[Data items]
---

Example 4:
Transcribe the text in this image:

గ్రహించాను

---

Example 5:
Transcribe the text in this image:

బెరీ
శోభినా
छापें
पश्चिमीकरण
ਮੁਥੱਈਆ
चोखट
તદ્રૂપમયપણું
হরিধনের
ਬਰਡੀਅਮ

> The exercise: Swap "Transcribe" for "Write out" everywhere in the lines above, leaving everything else unchanged.

> Correct answer:
---

Example 4:
Write out the text in this image:

గ్రహించాను

---

Example 5:
Write out the text in this image:

బెరీ
శోభినా
छापें
पश्चिमीकरण
ਮੁਥੱਈਆ
चोखट
તદ્રૂપમયપણું
হরিধনের
ਬਰਡੀਅਮ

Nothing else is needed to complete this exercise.